Paul Miller says that, “until we become convinced we can’t change our child’s heart, we will not take prayer seriously.” When I realize that only God can mold and shape and change my child’s heart, and that my manipulation and cajoling does nothing but exasperate her towards me, I actually become broken to the point where I can do something loving and effective for her. I can pray. I can ask the God that I love, who radically transformed my life, and who loves her more than I even have the capacity to love, to mold and shape her as only He can.
As I begin to pray, I keep in mind two things.

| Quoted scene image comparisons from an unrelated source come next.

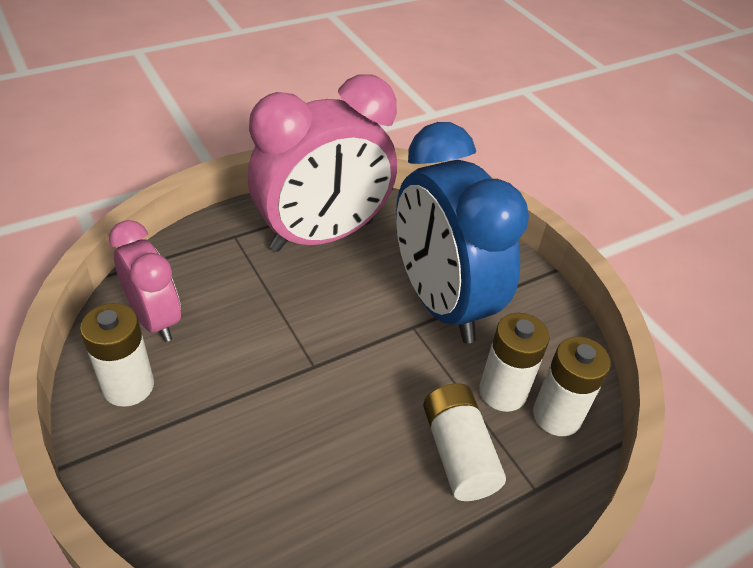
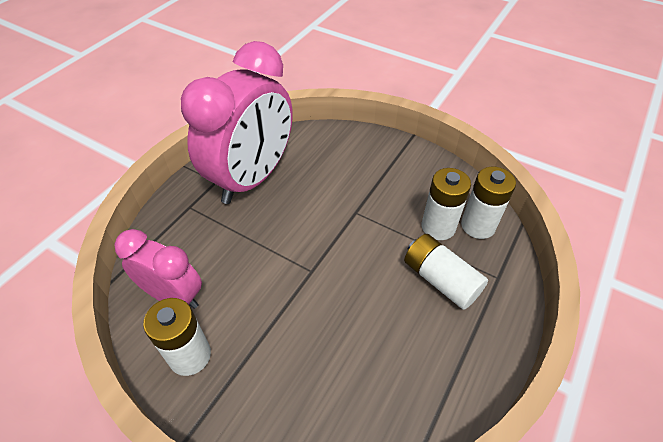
camera: 25 degrees left, 5 degrees up
blue clock [396,122,529,343] -> none

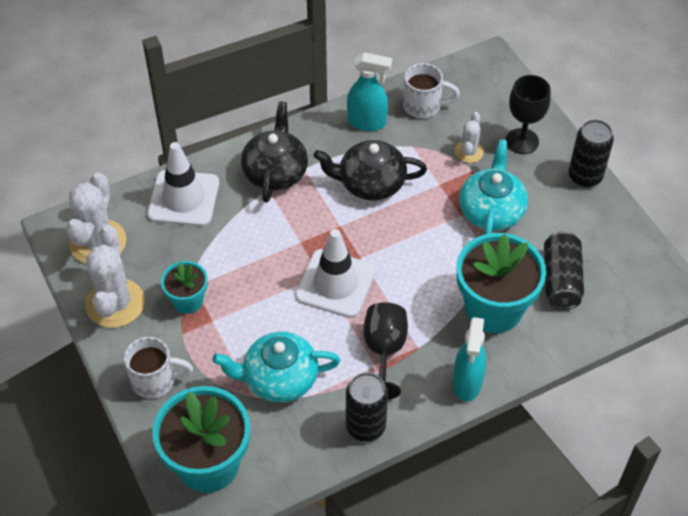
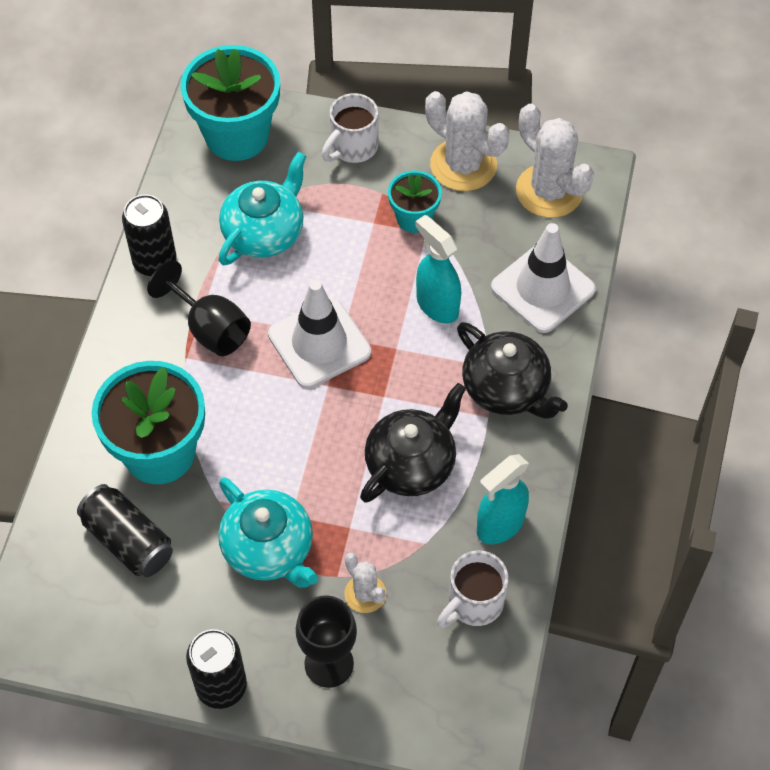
camera: 130 degrees right, 5 degrees up
turquoise spray bottle [453,317,486,401] -> turquoise spray bottle moved to [416,215,461,324]

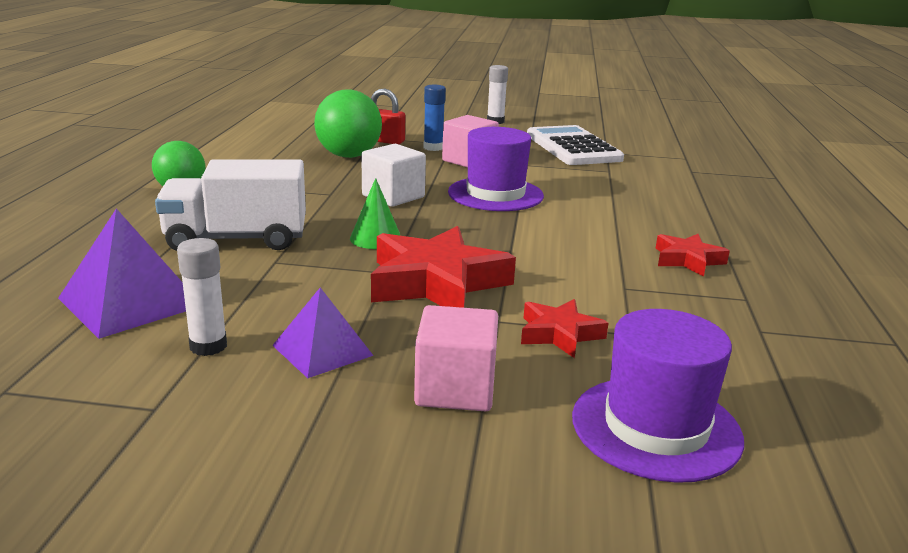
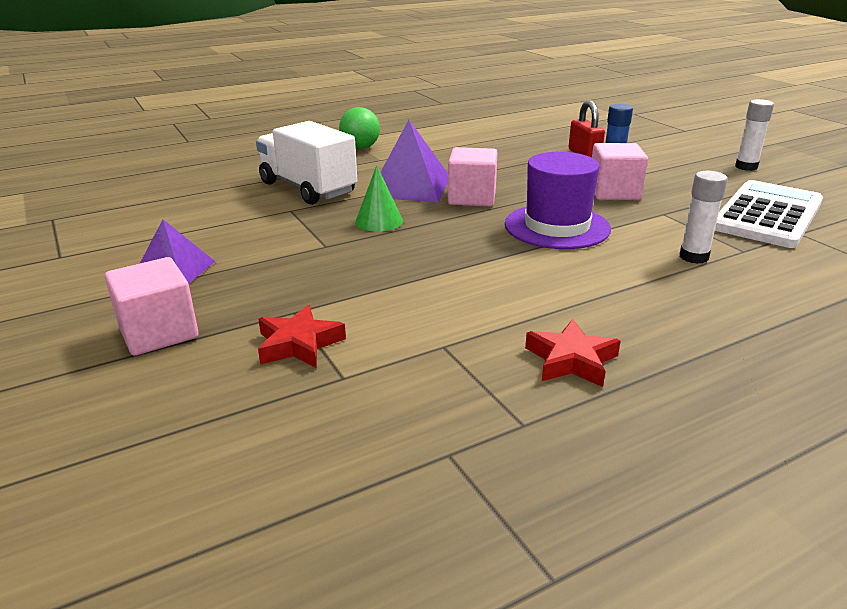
camera: 55 degrees right, 5 degrees up
purple pyramid [58,208,186,339] -> purple pyramid moved to [380,120,448,202]
white glue stick [177,238,227,356] -> white glue stick moved to [679,171,728,264]
green ball [314,89,382,158] -> none
white cube [361,144,426,207] -> pink cube [448,147,498,207]
red star [371,226,516,308] -> none
purple hat [572,309,744,483] -> none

First, God uses my prayers to first change me. If I’m asking God to eliminate selfishness, or laziness, or pride in the heart of my child, the Holy Spirit in me starts convicting me of all the ways I’m prideful, or lazy, or selfish. I begin to realize that many of the things I don’t like in my kids are probably there because I’m modeling them in our household. Monkey see, monkey do. So, I repent. I ask God’s Spirit to change me, to make me new, to create in me a clean heart.

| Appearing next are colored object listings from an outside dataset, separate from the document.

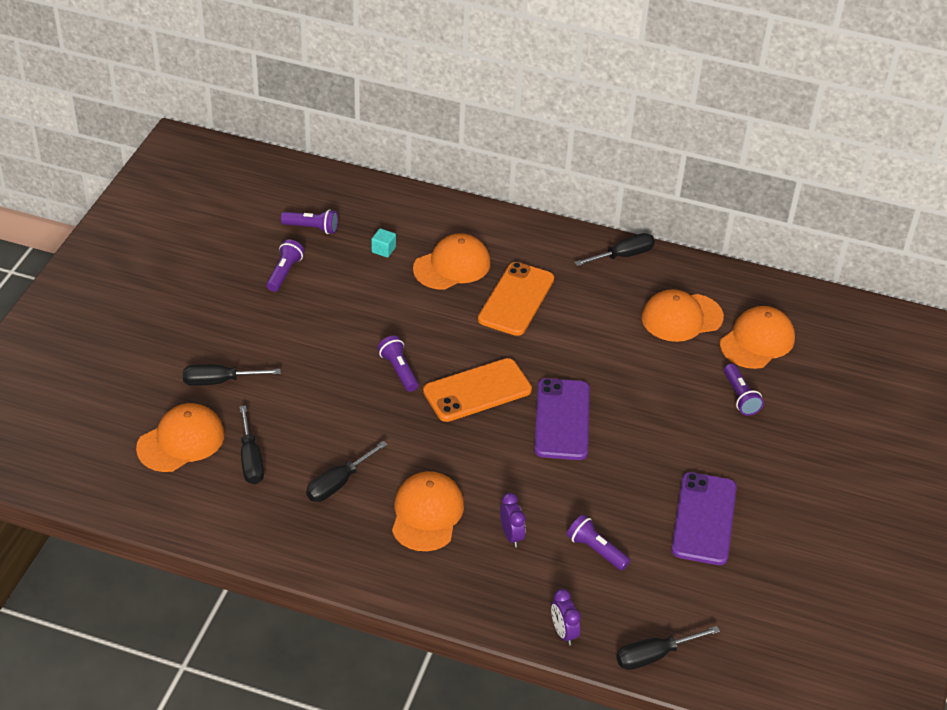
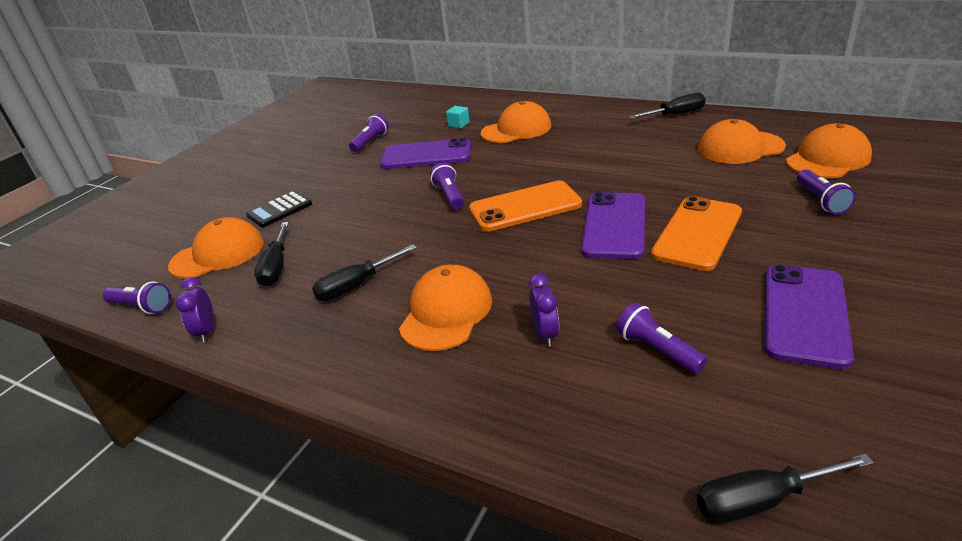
camera: 15 degrees right, 10 degrees down
black screwdriver [183,364,281,386] -> black calculator [246,191,312,227]
purple flashlight [281,209,338,234] -> purple flashlight moved to [102,281,171,314]
orange phone [478,262,554,336] -> orange phone moved to [651,196,742,271]
purple clock [551,589,581,646] -> purple clock moved to [176,277,214,343]
none -> purple phone [380,138,471,169]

The second thing is that I start looking for God’s Hand in the life of my child. God usually uses trial and heartache to mold and shape us. That’s how it works with me, and that’s how it works with my kids. When I see that coming into my kid’s life, I become more attuned, more discerning, more sensitive to seeing it, not as some horrible thing happening to my child that I have to protect, but as the loving, healing, disciplining hand of a good God who is answering my prayer if I will just shut up, stand back, butt out, and let Him do His work. It frees me up to love, to coach, to guide, to give her perspective on how the Lord is using the trials in her life to make her into the amazing young lady God is calling her to be. I no longer have to be God in her life.
I wish I had learned to manipulate and cajole less, and pray more, when my oldest was younger. I would have been a better dad to her then. Her sisters are the beneficiaries. Hopefully, so are you.
Dick Clanc says
Fantastic thoughts! Even though my own kids are out of college, I can relate! It is hard to know when to “let go and let God”.